Cuma Mayıs 10, 2024

“Düşünceyi Korkmadan Açıklamak”

Sınıf savaşımında örgüt yaşamında komite çalışmasında en zor ve sancılı olandır militanın kendi gerçek düşüncesini olduğu gibi açıkça ortaya koyması. Gerek komite gerekse değerlendirme ve eleştiri-özeleştiri toplantılarında yaşanan en ciddi sorunların başında militanın-savaşçının kendi gerçek düşüncesini korkmadan düşündüğü gibi ifade etmesi her zaman ciddi bir sorun olarak yaşanmıştır.  

Sahip olunan düşüncenin taşınan eleştirinin doğruluk derecesinde yaşanan tereddüt, komite içindeki yoldaşlar tarafından nasıl kabul görüleceği yönünde yaşanan çekinceler sorumlu yoldaşların nasıl karşılayacaklarına dair duyulan kaygılar çok zaman fikirlerin olduğu gibi açıklanmasına perde çeker. Tutukluk-kekemelik-gizleme-saklama-erteleme-cesaret edememe-açıklayamama vb. birçok durum yaşanır.

“Hayır” düşündüğü halde “evet” demek. “Evet” düşündüğü halde “hayır” demek. Karşı çıktığı halde onay vermek, onay vermediği halde karşı çıkmak, çoğunluk olanlarla benzer düşünce taşımadığı halde kendisi de çoğunluğun akıntısına kapılmak. İyi gitmeyen işler ciddi hatalar yaşanırken ses çıkarmamak, susmak. Üst-sorumlu olanın yanlış yapmasına karşın hemen konuda ona tabi olmak, yanlışlarına göz yummak, iradesine boyun eğmek, yanlışına körü körüne biat etmek asla kendisi olamamak. Disiplin adı altında küçük burjuva yönetimin biat ettirme kültürüne boyun eğmek. Soru sorma yetisini kaybederek, hiç bir sorgulamaya gitmeyerek üste kölece bağlılık göstermek.  

Yoldaşların önünde başka bir şey söyleyip arkada başka bir şey konuşmak. Komite ve yoldaş ortamında ses çıkarmayıp arkadan konuşmak gibi birçok hal ve durumlar yaşanır.

Gittiği her ortamda fikir değiştiren savaş alanına gidince o alandaki yoldaşların başka alanlara gidince başka yoldaşların fikirlerini savunmak-sahiplenmek. “Üstün-sorumlu”ların yanında başka “Altlar–yönetilen”lerin yanında başka konuşmak gibi yaşanan sayısız durumlar yaşanır.

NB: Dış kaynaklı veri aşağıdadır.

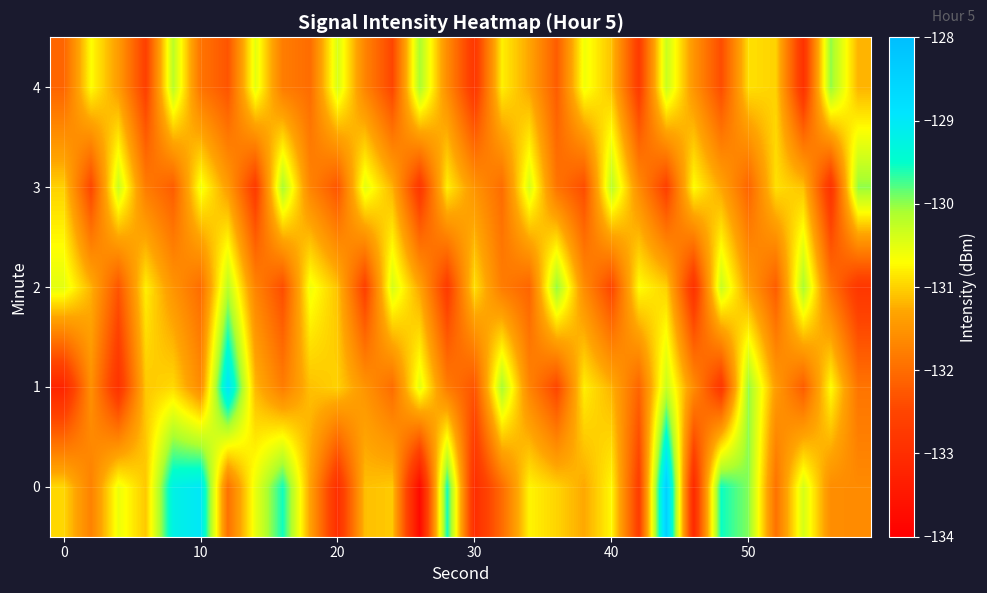

Rank the series by their maximum value, from lowest to highest.

2, 3, 4, 1, 0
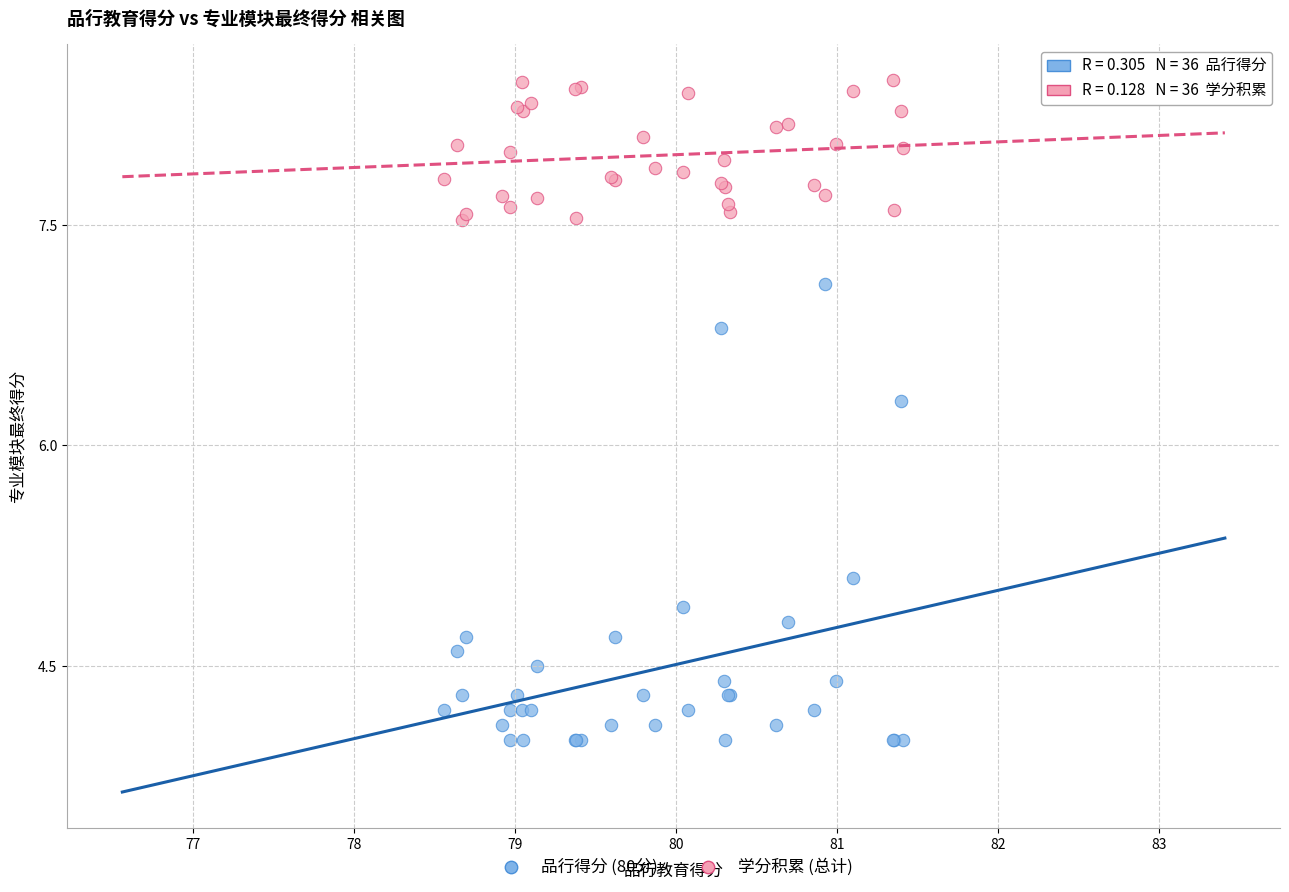

Which series reaches the minimum Y coordinate?

品行得分 (80分)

Sıralanabilenecek tüm olumsuz durumlar yanlış giden pratikler devrime-partiye-özgürlüğe bir şey kazandırmaz. Bu durumu yaşayanların, yaptıklarının devrime-halka-partiye hizmet etmediklerini bilmek gerekir.

Unutmamak gerekir ki; özellikle ters giden işler yapıldığında yanlış pratikler yaşandığı süreçlerde sessiz kalmak karşı çıkmamak kadar utanç verici bir durum yoktur. Her şeyin başında dürüst olmak gelir. Dürüstlük, gerçeklik karşında gözlerini kırpmadan gerçekliğin gözünün içine bakabilmektir. Gerçeği ifade edebilme cesaretidir. Devrimci durmaktır. Eğilip bükülmemektir. Ezilip yıkılmamaktır. Devrimci kimliğini amirin önüne sermemektir. Ters giden sürecin akıntısına kapılmamak yanlış yapıldığında haksızlık yaşandığında sonucu ne olursa olsun dik ve karşı durmak temel devrimci niteliklerdir.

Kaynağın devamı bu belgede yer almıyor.